DIAGNOSIS systemic sclerosis is a clinical diagnosis, based on the presence of sclerodactyly(finger pulp atrophy), beaking of nails(pseudoclubbing),atrophic nails,& telangiectasia(nail- fold capillaries. Most patients have positive ANA. 30% of diffuse type have antibodies to topo- isomerase(scl-70)& 10% of LCSS have antibodies to centromere.

Raynaud's phenomenon is common& may be the first clinical picture *

*cutaneous features: initially there is non pitting edema of fingers& tendon sheaths, then the skin becomes shiny, taut& distal skin creases disappear with involvement of the nose(peaked nose)& lips.
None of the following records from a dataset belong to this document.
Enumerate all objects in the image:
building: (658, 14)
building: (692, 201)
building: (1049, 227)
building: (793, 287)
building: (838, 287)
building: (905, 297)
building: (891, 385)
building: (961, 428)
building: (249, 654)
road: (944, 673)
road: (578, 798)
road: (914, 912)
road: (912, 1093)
. Skin involvement distal to elbow& knee ( apart from face) is classified as LCSS or CREST. Involvement proximal to knee & elbow & on the trunk is classified as DCSS. There may be skin ulceration over pressure areas & pulp atrophy at finger tips.

Scleroderma sine scleroderma: skin is not affected, patients present with pulmonary fibrosis, renal crisis, cardiac failure or malabsorption. MSK features*: arthralgia, morning stiffness, muscle weakness& wasting due to myositis.
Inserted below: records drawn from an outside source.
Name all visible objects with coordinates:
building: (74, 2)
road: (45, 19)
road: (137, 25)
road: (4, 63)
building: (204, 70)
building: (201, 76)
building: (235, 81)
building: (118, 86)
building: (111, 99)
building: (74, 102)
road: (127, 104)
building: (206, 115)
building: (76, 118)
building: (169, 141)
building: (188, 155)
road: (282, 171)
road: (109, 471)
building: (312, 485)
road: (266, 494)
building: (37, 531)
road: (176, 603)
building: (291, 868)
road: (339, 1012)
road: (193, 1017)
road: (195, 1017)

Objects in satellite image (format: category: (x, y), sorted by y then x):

GIT* : smooth muscle atrophy& fibrosis in the lower two third of esophagus lead to acid reflex & esoghagitis which should be treated with proton pump inhibitors. Dysphagia & odynophagia may occur.

Involvement of stomach causes early satiety& outlet obstruction. watermelon stomach ( antral vascular ectasia) may cause occult upper GIT bleeding & this occurs in 20% of patients.

. Small intestine involvement leads to malabsorption, bacterial overgrowth,pain & constipation. Autonomic neuropathy may cause dilated small & large bowel & pseudo obstruction.

Cardiopulmonary diseases*: pulmonary involvement is a major cause of morbidity & mortality. Fibrosing alveolitis occurs mainly in diffuse disease & associated with positive anti topo-isomerase -1.

Pulmonary hypertension occurs in limited than diffuse type& characterized by progressive dyspnea, right sided heart failure, angina& associated with digital ischemia. Treatment includes vasodilators, continuous infusion of epoprostenol, oral endothelin-1 antagonist bosentan& heart- lung transplantation.

Renal features*: one of the main causes of death is hypertensive renal crises which characterized by malignant hypertension & renal failure. Treatment is usually with ACE inhibitors even in the presence of renal impairment. It is more common in topo-isomerase -1 positive diffuse type. Some clinicians use prophylactic ACE inhibitors to prevent this complication.

Causes of anemia in scleroderma: 1-iron deficiency from chronic oesophigitis 2-folate &vitaminB-12 deficiency from malabsorption 3- anemia of chronic disease 4-microangiopathic hemolytic anemia

MANAGEMENT& PROGNOSIS :5 years survival is approximately 70%. Risk factors at presentation that associated with poor prognosis include old age, DCSS type, protein urea, high ESR, low gas transfer factor for carbon monoxide(TLCO) & pulmonary HT.

Avoidance of peripheral cold exposure is important. Infection of ulcerated skin should be treated with heavy dose of antibiotics& for long time because the drug poorly penetrate the infected skin. e.g. flucloxacillin 500 mg 6 hourly. Calcium antagonists( nifedipine, amlodipine)& angiotensin 2 receptor antagonists(valsartan) may be effective for Raynaud's disease.

For digital ischemia, intermittent infusion of epoprostenol may be helpful. Corticosteroids & cytotoxic drugs are indicated for patients with myositis or alveolitis. D- pencillamine is effective for skin lesions. No agent has been shown to arrest or improve skin lesions.